------ Supplied records ------
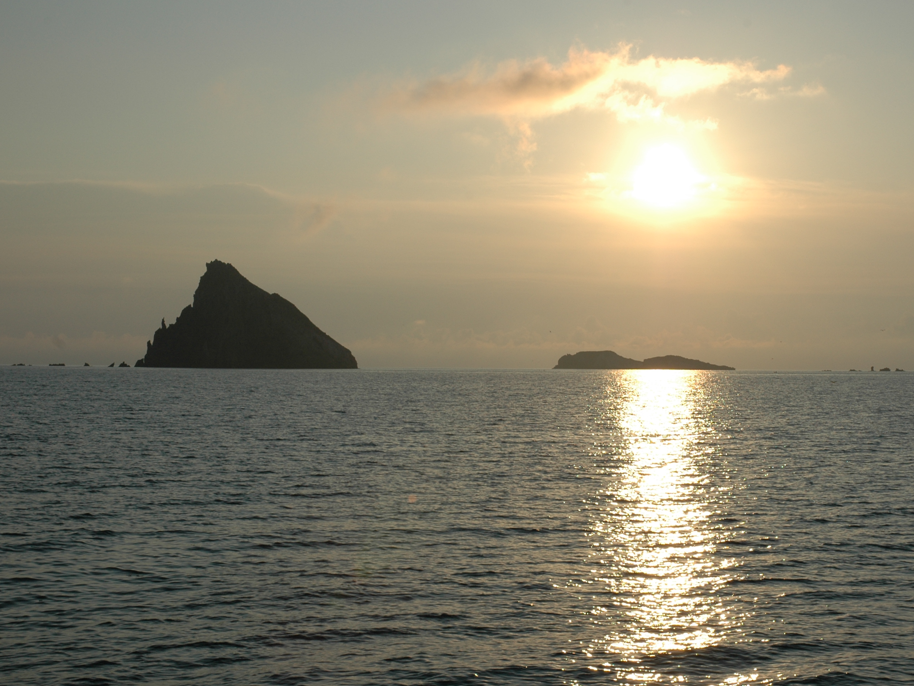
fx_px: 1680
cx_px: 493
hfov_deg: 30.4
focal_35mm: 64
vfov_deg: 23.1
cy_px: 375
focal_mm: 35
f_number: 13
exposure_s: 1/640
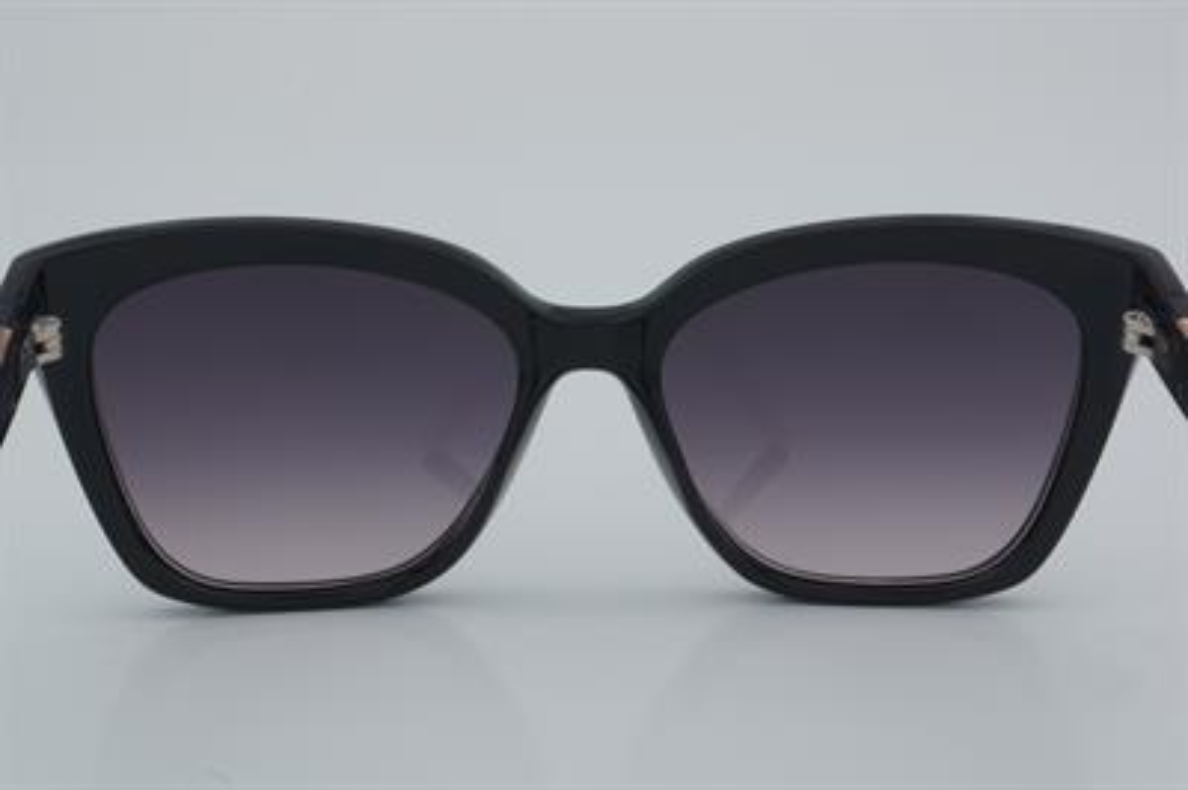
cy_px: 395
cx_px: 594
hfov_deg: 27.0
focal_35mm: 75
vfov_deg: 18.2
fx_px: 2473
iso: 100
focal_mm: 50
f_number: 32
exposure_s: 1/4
------
------ Supplied records ------
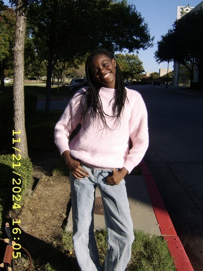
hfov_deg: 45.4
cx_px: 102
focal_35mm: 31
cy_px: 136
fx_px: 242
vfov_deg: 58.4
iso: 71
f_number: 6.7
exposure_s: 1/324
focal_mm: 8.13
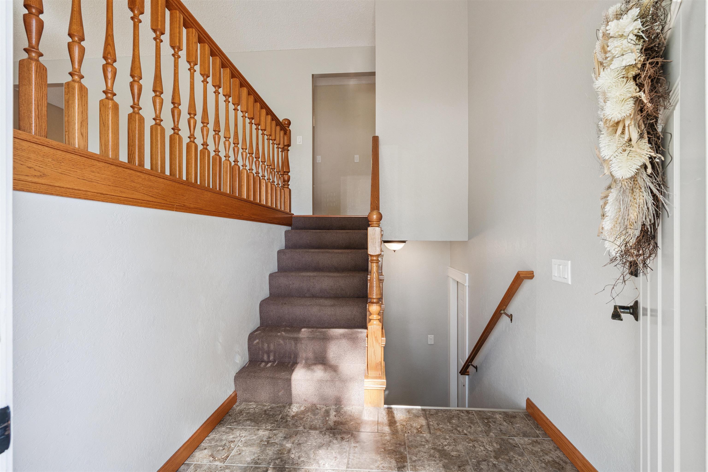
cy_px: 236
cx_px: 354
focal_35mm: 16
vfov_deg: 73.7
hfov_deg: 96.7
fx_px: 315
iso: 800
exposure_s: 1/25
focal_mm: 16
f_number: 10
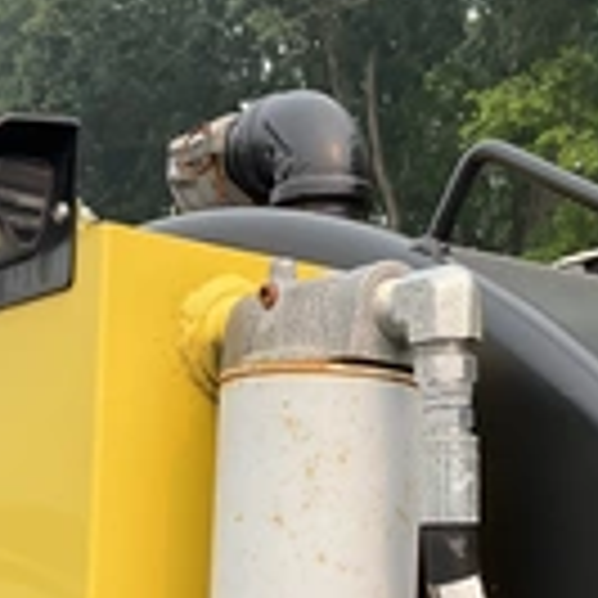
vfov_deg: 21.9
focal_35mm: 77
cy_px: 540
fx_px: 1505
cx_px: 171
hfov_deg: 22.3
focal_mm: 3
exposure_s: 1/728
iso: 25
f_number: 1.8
------
- **To do**:
Starting from the line with "hfov_deg: 45.4" in the records above, repeat each line exactly until you have written the line with "f_number: 1.8", then stop; drop the pictures.

- **Output for this exercise**:
hfov_deg: 45.4
cx_px: 102
focal_35mm: 31
cy_px: 136
fx_px: 242
vfov_deg: 58.4
iso: 71
f_number: 6.7
exposure_s: 1/324
focal_mm: 8.13
cy_px: 236
cx_px: 354
focal_35mm: 16
vfov_deg: 73.7
hfov_deg: 96.7
fx_px: 315
iso: 800
exposure_s: 1/25
focal_mm: 16
f_number: 10
vfov_deg: 21.9
focal_35mm: 77
cy_px: 540
fx_px: 1505
cx_px: 171
hfov_deg: 22.3
focal_mm: 3
exposure_s: 1/728
iso: 25
f_number: 1.8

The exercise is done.